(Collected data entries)
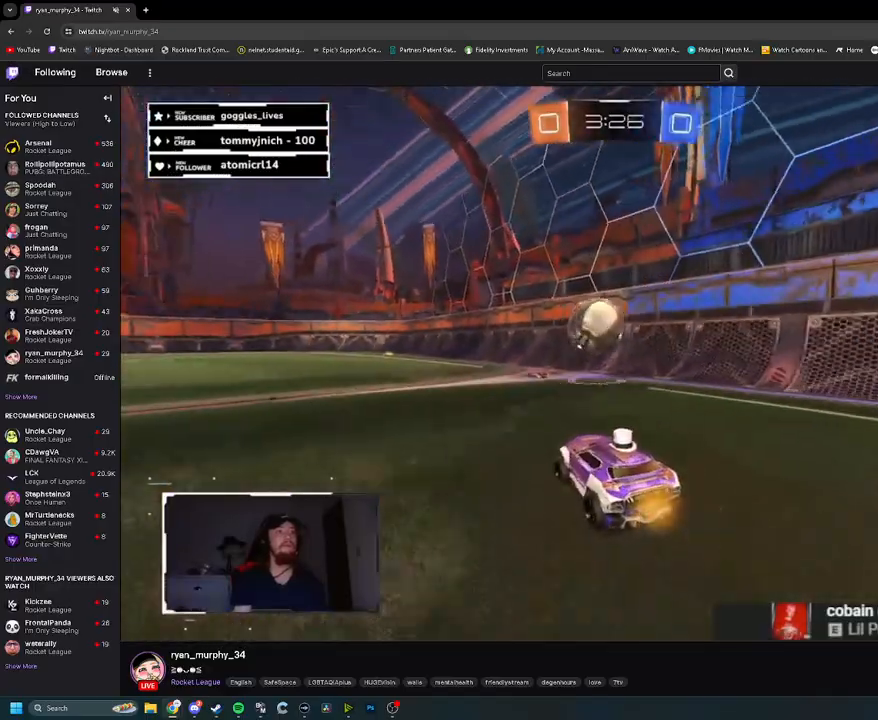
{"buttons": ["R2"], "left_stick": "center", "right_stick": "center", "events": [[17, "left_stick", "center"], [67, "CROSS", "down"], [200, "CROSS", "up"], [350, "R1", "down"], [500, "R1", "up"]]}
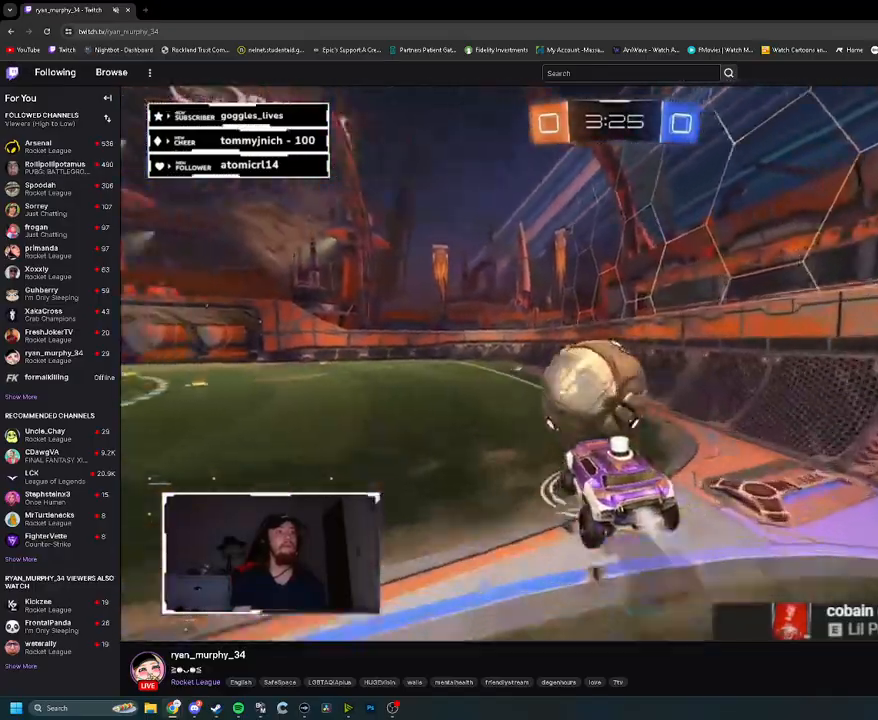
{"buttons": ["L1", "R2", "R3"], "left_stick": "left", "right_stick": "center", "events": [[17, "left_stick", "up-left"], [33, "L1", "down"], [33, "R1", "down"], [83, "CROSS", "down"], [200, "CROSS", "up"], [217, "left_stick", "left"], [233, "R1", "up"], [500, "R3", "down"]]}
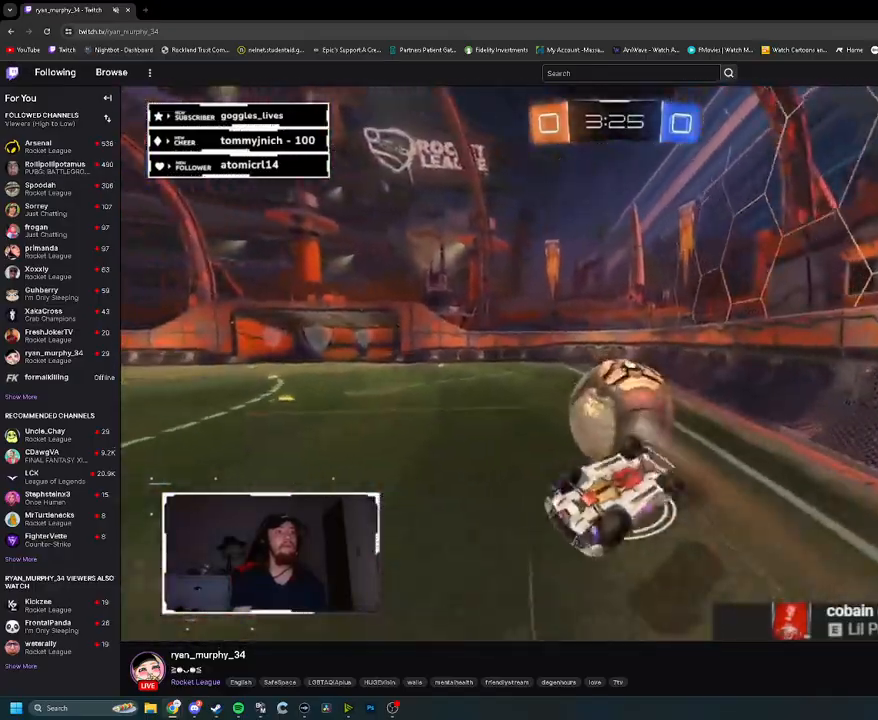
{"buttons": ["R2"], "left_stick": "center", "right_stick": "center", "events": [[167, "L1", "up"], [200, "left_stick", "center"], [267, "R3", "up"]]}
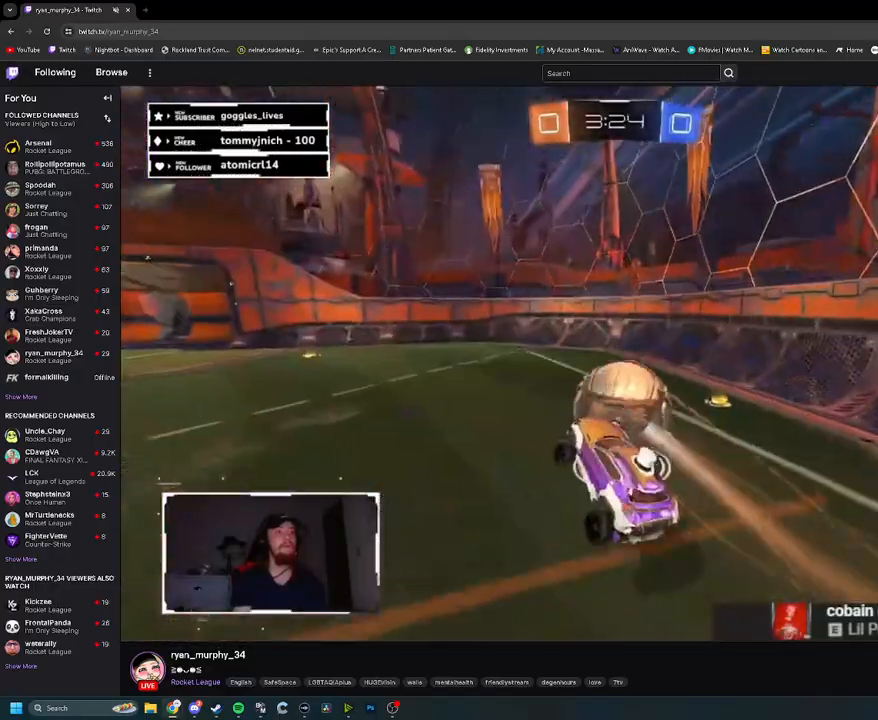
{"buttons": ["R2", "R3"], "left_stick": "center", "right_stick": "center", "events": [[200, "R1", "down"], [233, "left_stick", "left"], [383, "left_stick", "center"], [400, "R1", "up"], [450, "R3", "down"]]}
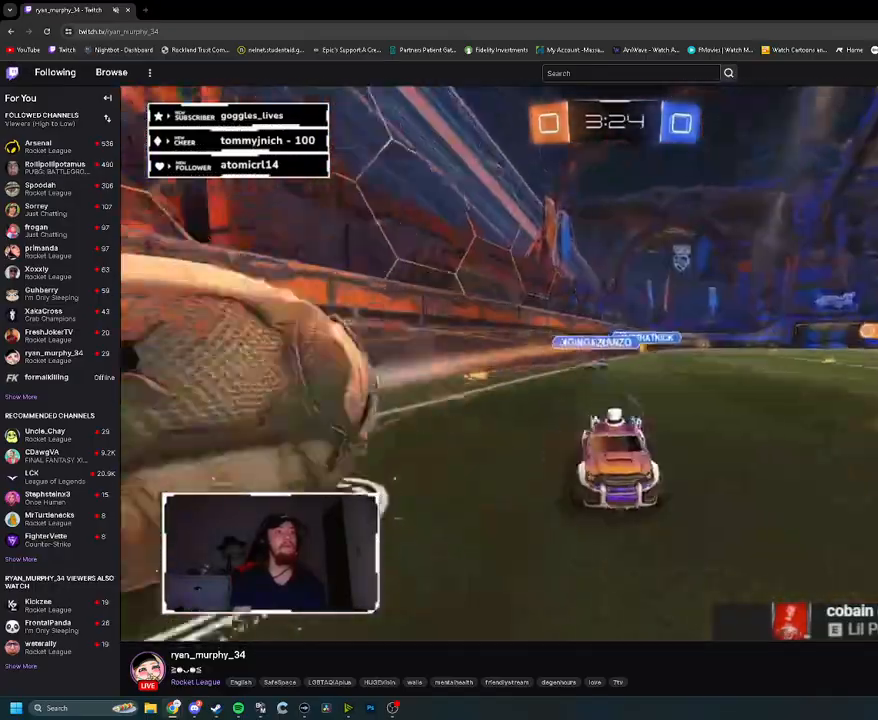
{"buttons": ["L1", "R2"], "left_stick": "right", "right_stick": "center", "events": [[200, "R3", "up"], [400, "left_stick", "right"], [450, "L1", "down"]]}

What this task involves => Copy each entry exactly as written. Images should not appear in the copy.

Result of this exercise =>
{"buttons": ["R2"], "left_stick": "center", "right_stick": "center", "events": [[17, "left_stick", "center"], [67, "CROSS", "down"], [200, "CROSS", "up"], [350, "R1", "down"], [500, "R1", "up"]]}
{"buttons": ["L1", "R2", "R3"], "left_stick": "left", "right_stick": "center", "events": [[17, "left_stick", "up-left"], [33, "L1", "down"], [33, "R1", "down"], [83, "CROSS", "down"], [200, "CROSS", "up"], [217, "left_stick", "left"], [233, "R1", "up"], [500, "R3", "down"]]}
{"buttons": ["R2"], "left_stick": "center", "right_stick": "center", "events": [[167, "L1", "up"], [200, "left_stick", "center"], [267, "R3", "up"]]}
{"buttons": ["R2", "R3"], "left_stick": "center", "right_stick": "center", "events": [[200, "R1", "down"], [233, "left_stick", "left"], [383, "left_stick", "center"], [400, "R1", "up"], [450, "R3", "down"]]}
{"buttons": ["L1", "R2"], "left_stick": "right", "right_stick": "center", "events": [[200, "R3", "up"], [400, "left_stick", "right"], [450, "L1", "down"]]}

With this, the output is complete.